## Directive
Continue the passage below on the December 1989 events in Romania, picking up from its final words.

## Extract

»»

The events of
December 1989 remain controversial. Many, including Filip Teodorescu,
a high-ranking Securitate officer at the time, allege that a group
of conspiring generals in the Securitate
took advantage of this opportunity to launch a coup in Bucharest.
Some have made more specific claims about the nature of the
conspiracy. Colonel Burlan asserts that the coup had been prepared
since 1982, and was originally planned to take place during the New
Year celebrations, but it was spontaneously adapted to the new
developments. It remains a matter of controversy whether there had
been any advance conspiracy to stage a coup, and, if so, who was
precisely involved. The two main alternative possibilities are that
these events were simply a combination of genuine revolutionary
drive and inherent confusion, or that various figures in the
military simply took opportunistic advantage of public protests, in
an effort to capture power for themselves or for others whom they
supported.
According to Burlan,
the plot leaders were generals Stănculescu and Neagoe, Ceaușescu's
closest security advisors; Burlan claims that they convinced him to
hold the first mass rally in the Square by the Central Committee
building, and that it was prepared in advance with remotely
controlled automatic guns. During Ceaușescu's speech, the remotely
controlled guns were set to fire randomly over the crowd and
agitators started to cry anti-Ceaușescu slogans through
loudspeakers. Scared by these developments, the people first tried
to run away. However, given the loudspeaker messages stating that
they were being shot at by Ceaușescu's forces and that a
"revolution" was underway, the people were compelled to
join the "revolution". The rally turned into a protest
demonstration. The machine-gun fire and the messages over the
loudspeakers appear to be universally acknowledged; the other
aspects of this remain controversial.
On December
22 the army found itself without a leader: Ceaușescu (the
official commander-in-chief of the army) had vanished, being sent by
his (possibly conspiring) advisor Stănculescu to the countryside,
and defense minister Vasile
Milea was dead. (Initially the "revolutionary" leaders
claimed that Milea was assassinated on behalf of Ceaușescu. This is
possible, but other possibilities abound, notably that he might have
refused to join them and been killed on that account. The (still)

««

## Listed entries

»»

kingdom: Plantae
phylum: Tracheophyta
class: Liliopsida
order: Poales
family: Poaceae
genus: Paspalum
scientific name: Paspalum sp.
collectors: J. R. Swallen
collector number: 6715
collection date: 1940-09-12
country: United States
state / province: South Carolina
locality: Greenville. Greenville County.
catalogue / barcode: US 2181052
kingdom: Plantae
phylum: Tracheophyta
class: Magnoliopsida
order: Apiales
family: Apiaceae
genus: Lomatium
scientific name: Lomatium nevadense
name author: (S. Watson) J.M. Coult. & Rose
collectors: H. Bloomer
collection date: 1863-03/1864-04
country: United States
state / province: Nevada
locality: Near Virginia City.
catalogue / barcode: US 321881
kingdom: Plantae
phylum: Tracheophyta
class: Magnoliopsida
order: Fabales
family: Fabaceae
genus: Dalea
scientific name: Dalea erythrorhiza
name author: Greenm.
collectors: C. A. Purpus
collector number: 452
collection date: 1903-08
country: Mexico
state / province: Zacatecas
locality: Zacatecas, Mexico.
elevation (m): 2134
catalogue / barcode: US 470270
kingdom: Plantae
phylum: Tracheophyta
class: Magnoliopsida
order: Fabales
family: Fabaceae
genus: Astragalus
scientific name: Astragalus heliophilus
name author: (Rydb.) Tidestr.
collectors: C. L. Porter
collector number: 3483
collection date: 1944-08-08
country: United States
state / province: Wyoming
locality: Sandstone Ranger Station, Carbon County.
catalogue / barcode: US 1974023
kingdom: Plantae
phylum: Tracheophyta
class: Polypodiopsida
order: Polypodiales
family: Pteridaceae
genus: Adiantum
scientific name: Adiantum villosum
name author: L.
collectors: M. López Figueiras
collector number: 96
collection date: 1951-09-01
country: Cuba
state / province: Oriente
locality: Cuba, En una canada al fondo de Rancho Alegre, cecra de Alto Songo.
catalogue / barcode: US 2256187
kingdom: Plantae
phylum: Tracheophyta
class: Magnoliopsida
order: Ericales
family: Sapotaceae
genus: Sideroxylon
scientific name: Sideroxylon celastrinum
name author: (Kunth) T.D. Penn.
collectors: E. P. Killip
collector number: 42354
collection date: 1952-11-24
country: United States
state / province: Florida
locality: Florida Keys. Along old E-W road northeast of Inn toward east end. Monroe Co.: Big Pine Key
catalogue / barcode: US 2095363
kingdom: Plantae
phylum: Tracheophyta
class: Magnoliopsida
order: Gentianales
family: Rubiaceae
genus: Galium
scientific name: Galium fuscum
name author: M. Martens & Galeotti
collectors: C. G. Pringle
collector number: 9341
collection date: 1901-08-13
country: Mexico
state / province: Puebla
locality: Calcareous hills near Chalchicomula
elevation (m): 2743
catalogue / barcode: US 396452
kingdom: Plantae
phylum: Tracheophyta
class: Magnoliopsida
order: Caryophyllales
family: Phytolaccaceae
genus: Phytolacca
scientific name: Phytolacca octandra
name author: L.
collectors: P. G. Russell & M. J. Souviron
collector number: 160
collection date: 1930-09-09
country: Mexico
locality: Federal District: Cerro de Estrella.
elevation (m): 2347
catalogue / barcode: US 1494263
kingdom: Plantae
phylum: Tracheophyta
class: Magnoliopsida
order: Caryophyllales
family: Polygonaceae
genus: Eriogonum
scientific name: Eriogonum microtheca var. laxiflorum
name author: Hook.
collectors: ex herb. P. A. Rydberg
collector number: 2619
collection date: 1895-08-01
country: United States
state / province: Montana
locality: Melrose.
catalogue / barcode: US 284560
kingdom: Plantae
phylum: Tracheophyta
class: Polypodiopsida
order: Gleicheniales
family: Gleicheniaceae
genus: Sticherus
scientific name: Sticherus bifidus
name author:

««

## Answer to the task
official account that he committed suicide has almost no credibility.)
Confused, the army leadership in Bucharest decided to avoid
conflicts and ordered their troops to fraternize with the
demonstrators.
Fierce fighting
occurred at that time at Bucharest
Otopeni International Airport between troops sent one against
another under claims that they were going to meet terrorists. There
are various reports of other similar events. Filip Teodorescu claims
that a number of instigators—possibly a small number, and
probably Russians—started various incidents (including the
violence in Timișoara); he also alleges that the level of violence
was greatly exacerbated by elements within the military who
propagated a myth of "securist-terrorists". According to
Colonel Dumitru
Burlan's book, the generals who were part of the conspiracy (led
by general Victor
Stănculescu) did their best to create such terrorist stories in
order to induce fear and to draw the army on the conspirators' side.
Generally, there is a consensus that there were some people
instigating terror, and that others effectively caused incidents out
of confusion. The relative magnitude of the two factors is not
agreed upon, and no individual has ever been charged with or
convicted of participating in deliberate acts of terror.
There are any
number of popular theories about the motivation of the coup. Some
point out that the first law passed by the incoming leadership
abolished (without any referendum or legal basis) the constitution
article that forbade external debts. At that time, the debts had
been fully paid, and there are various allegations about the
intended beneficiaries of these new desired debts: corrupt
politicians, or international banks. There is no question that some
individuals who were active in the December events greatly profited
in terms of money and power (especially in the form of ownership in
privatized industries), fame, advancement in rank, or merely the
settling of personal grievances; it is also possible that any number
of foreign interests may have been involved, possibly including the KGB
and/or other Soviet interests.
The end of Ceaușescu
Ceaușescu and his
wife Elena fled the capital by helicopter together with Emil
Bobu and Manea
Mănescu. They headed for Ceaușescu's Snagov
residence, from where they fled again, this time for Târgoviște.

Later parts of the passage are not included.